21.12.21
Einsamkeit – ein Schicksal?
Bestimmte Bevölkerungsgruppen leiden mehr an Einsamkeit als andere, weiß man aus verschiedenen Studien, und das hat sich in der Corona-Pandemie verfestigt: Es sind Menschen mit Behinderungen und schlechter körperlicher oder psychischer Gesundheit sowie Menschen, die diskriminiert werden oder sich diskriminiert fühlen. Es sind viele Arme und Arbeitslose, aber genauso stark Belastete, die überdurchschnittlich viel arbeiten und wenig Zeit für Freundschaften haben. Und es sind – auch das zeigt sich seit dem Ausbruch der Pandemie – eher Junge und Jüngere.
Das Bild der „verlassenen Alten“ auf der Parkbank hat wenig mit der Wirklichkeit zu tun. Im Gegenteil: Menschen über 65 kommen mit dem Alleinsein gut zurecht, wie sie in Umfragen berichten. Das Risiko zu vereinsamen, steigt erst wieder im Alter ab 75, im Zusammenhang mit gesundheitlichen Problemen und dem Verlust des Ehepartners.

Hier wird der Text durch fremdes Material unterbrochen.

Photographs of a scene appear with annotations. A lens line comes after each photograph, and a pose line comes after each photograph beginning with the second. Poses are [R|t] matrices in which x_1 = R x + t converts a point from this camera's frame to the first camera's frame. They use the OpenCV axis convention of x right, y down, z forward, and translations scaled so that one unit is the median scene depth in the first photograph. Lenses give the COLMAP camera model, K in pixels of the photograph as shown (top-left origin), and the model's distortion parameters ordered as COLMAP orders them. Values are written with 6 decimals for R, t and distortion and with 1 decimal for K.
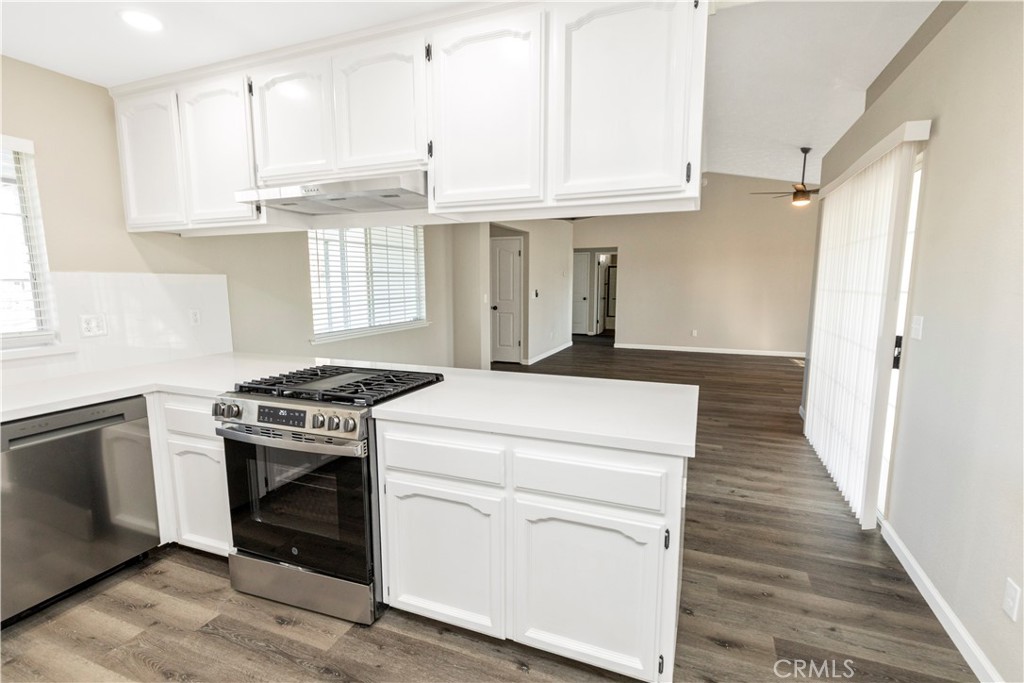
lens RADIAL K [[479.5, 0, 510.6], [0, 479.5, 349.8], [0, 0, 1]] dist [0.005120, -0.000877]
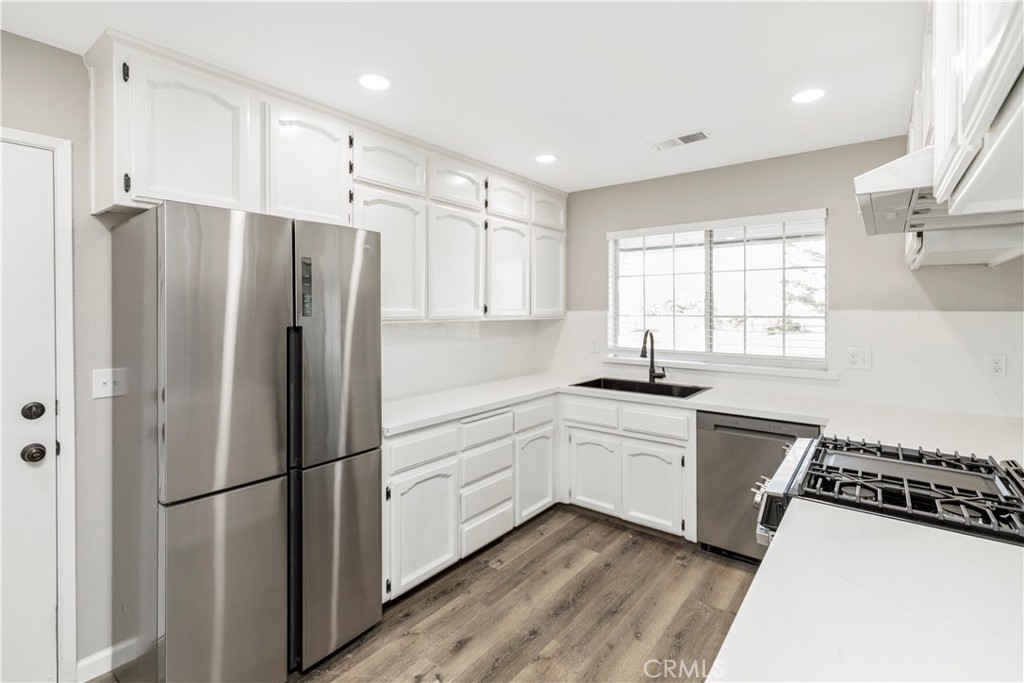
lens RADIAL K [[479.5, 0, 501.2], [0, 479.5, 308.9], [0, 0, 1]] dist [0.005120, -0.000877]
pose [[-0.251773, 0.001797, -0.967785, 0.461745], [-0.138298, 0.989668, 0.037816, -0.109405], [0.957854, 0.143364, -0.248923, 0.566081]]
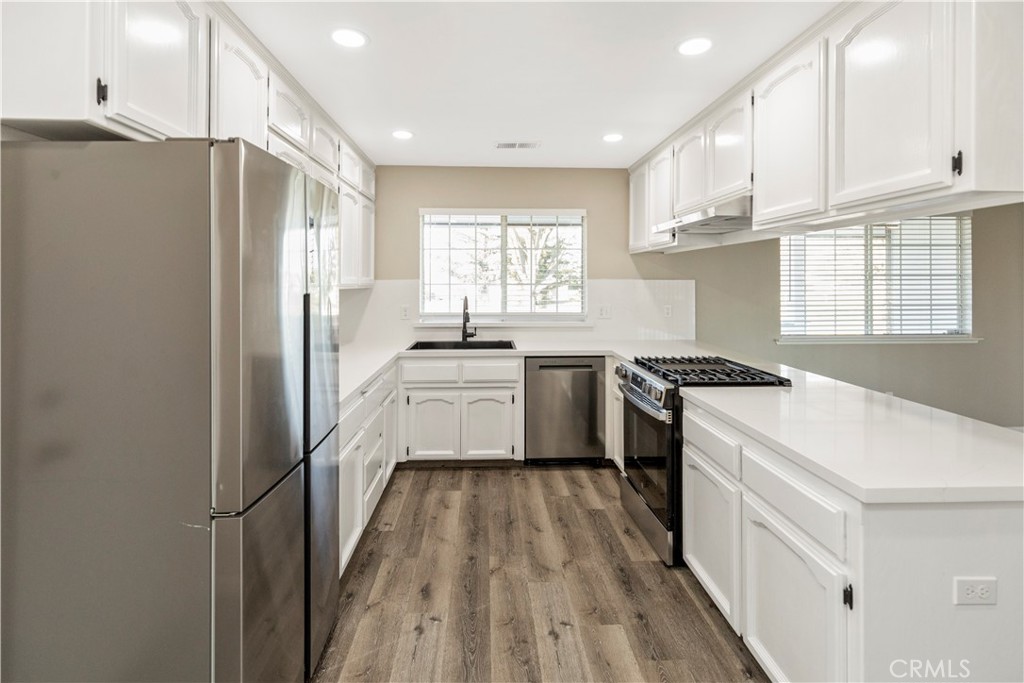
lens RADIAL K [[479.5, 0, 520.1], [0, 479.5, 280.3], [0, 0, 1]] dist [0.005120, -0.000877]
pose [[0.443981, 0.002508, -0.896032, 0.551590], [-0.129610, 0.989659, -0.061452, -0.022121], [0.886612, 0.143418, 0.439715, 0.016334]]
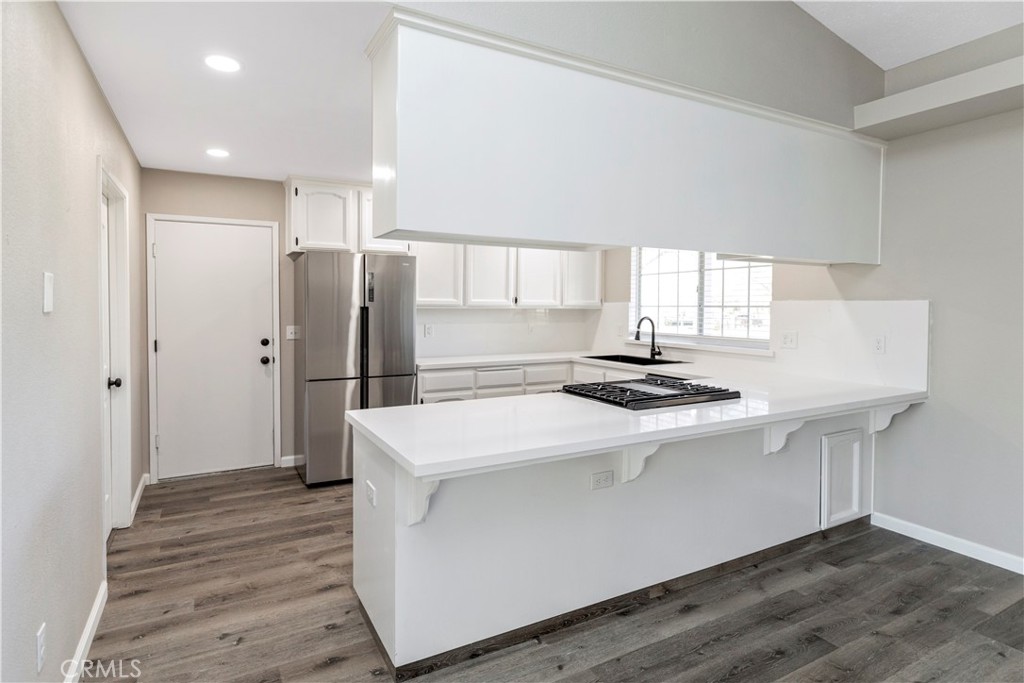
lens RADIAL K [[517.7, 0, 523.4], [0, 517.7, 310.0], [0, 0, 1]] dist [0.002812, 0.000169]
pose [[-0.566608, 0.007877, -0.823950, 0.903871], [-0.120365, 0.988437, 0.092220, -0.215391], [0.815149, 0.151427, -0.559108, 1.441397]]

Die „Fähigkeit zum Alleinsein“ liege bei niemandem immer und absolut vor, schreibt der Psychiater und Psychoanalytiker Rainer Gross in seinem neuen Buch „Allein oder einsam?“ Es sei an der Zeit, viel mehr darüber zu reden – über die große Scham, die Alleinstehende oft empfinden, über die manchmal tief verspürte Einsamkeit mitten im Trubel und die heimliche Angst der vielen Umtriebigen, allein und einsam „zu enden“. Einsamkeit sei kein Schicksal, meint der Psychotherapeut, aber: „sie vergeht auch nicht von selbst“.